Die Tricks der Pharma-Industrie (Allgemein)

MK, Mittwoch, 28.04.2004, 12:24 (vor 7557 Tagen) @ MK

- Fortsetzung

Natürlich fälscht ein ehrbarer Professor nicht. Stattdessen greift er zu einer Strategie, die harmloser nicht scheinen könnte: Veröffentlicht werden nur Daten der Patienten, die bis zum Ende der Studie mitgeschluckt haben. Nur Eingeweihte sehen den Verzerr-Effekt der Methode. Denn wer das Medikament verweigert, aussteigt, weil ihm die Nebenwirkungen zu viel werden oder weil es nicht anschlägt, fällt natürlich aus der Studie raus. In Deutschland nimmt das Bundesinstitut für Arzneimittel und Medizinprodukte Unterlagen für klinische Studien mit Arzneimitteln entgegen. Kommen den Beamten Zweifel, können sie Berichte und Akten anfordern. Das tun sie etwa, wenn Daten "zu schön aussehen", sagt Frieder Hackenberger, der Leiter des Fachgebiets Klinische Prüfung. Dabei fänden sich gelegentlich "durchaus Diskrepanzen" zu den Behauptungen der Hersteller "bis hin zum bewussten Manipulieren".

Beliebt ist auch das Unterschlagen von Befunden. SmithKline Beecham, Vorläuferfirma des Pharmariesen GlaxoSmithKline, hatte sein Antidepressionsmittel Seroxat an Kindern und Jugendlichen getestet.

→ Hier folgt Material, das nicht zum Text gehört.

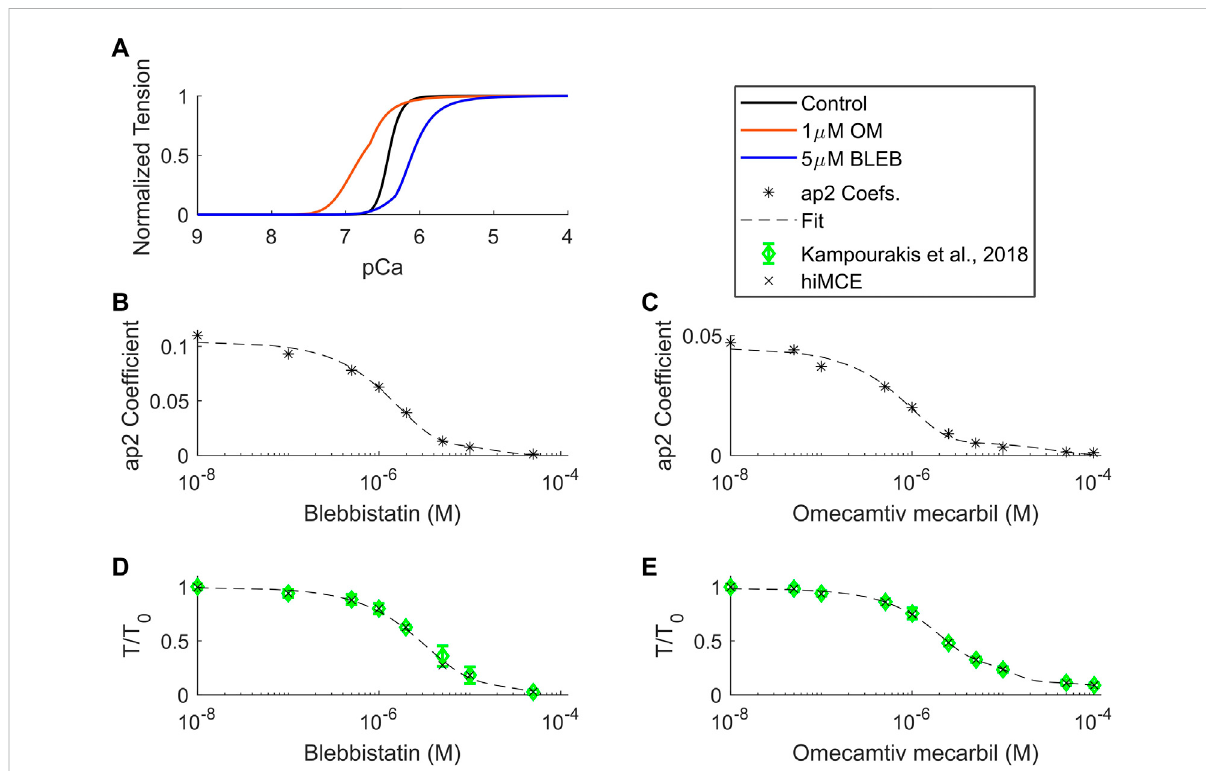
FIGURE 4 Calcium-tensionrelationships incontrol anddrug-induced modes inisometric condition (A) ,ap2 coef fi cients found for differentBLEBand OM concentrations (B,C) , and dose-dependent tension-Ca 2+ relationships of BLEB (D) and OM (E) in isometric conditions. OM: Omecamtive mecarbil. BLEB: Blebbistatin. Experimental data from (Kampourakis et al., 2018). T 0 : isometric force in the absence of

Die Resultate enttäuschten. In der Studie Nummer 377 schnitt das Präparat sogar schlechter ab als das Placebo. Das hauseigene Central Medical Affairs Team empfahl daraufhin, "die Verbreitung dieser Daten wirkungsvoll zu steuern, um jegliche negative kommerzielle Wirkung zu minimieren". Dass jemand dieses Dokument vor kurzem an die BBC schickte, war Pech und zwang GlaxoSmithKline zu der Verlautbarung, das Papier habe "sachlich falsche Schlüsse" enthalten. Einige Spezialisten kannten die Ergebnisse, waren jedoch "durch Schweigeklauseln am Reden gehindert", wie die beteiligte Forscherin Jane Garland im Nachhinein klagte.

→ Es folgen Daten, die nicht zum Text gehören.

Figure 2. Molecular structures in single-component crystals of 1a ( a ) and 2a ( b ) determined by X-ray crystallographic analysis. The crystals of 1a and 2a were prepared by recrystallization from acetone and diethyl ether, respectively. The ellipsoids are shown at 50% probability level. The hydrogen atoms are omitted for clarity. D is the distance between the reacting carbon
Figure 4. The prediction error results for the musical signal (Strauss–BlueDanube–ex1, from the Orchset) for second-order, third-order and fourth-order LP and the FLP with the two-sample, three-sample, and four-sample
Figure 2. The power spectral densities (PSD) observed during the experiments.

Von drei Studien publizierte GlaxoSmithKline nur eine einzige in einer Fachzeitschrift. Bei der waren die Hauptwirkungen von Seroxat zwar auch nicht besser als jene des Placebos. Doch die gesponserten Forscher konzentrierten sich nach bewährter Methode auf Nebenbefunde und resümierten, das Mittel sei bei Heranwachsenden "wirksam". Sie nahmen nicht weiter tragisch, dass fünf Behandelte "emotionale Labilität" zeigten, womit in erster Linie Selbstmordgedanken umschrieben wurden. In der Placebo-Gruppe gab es nur einen solchen Fall.

2003 warnte die britische Arzneimittelbehörde nach Analyse der Daten davor, Minderjährigen Seroxat oder eines von fünf vergleichbaren Medikamenten zu verordnen: wegen erhöhter Selbstmordgefahr und zweifelhaftem Nutzen. Andere Länder schlossen sich an. "Nach Diskussionen" mit der kanadischen Gesundheitsbehörde tat GlaxoSmithKline selbst öffentlich kund, das Mittel habe "keine größere Wirksamkeit bei Depressionen als Placebo gezeigt" und sollte wegen "eines möglicherweise erhöhten Risikos suizidbezogener Nebenwirkungen" bei Minderjährigen "nicht verwendet werden".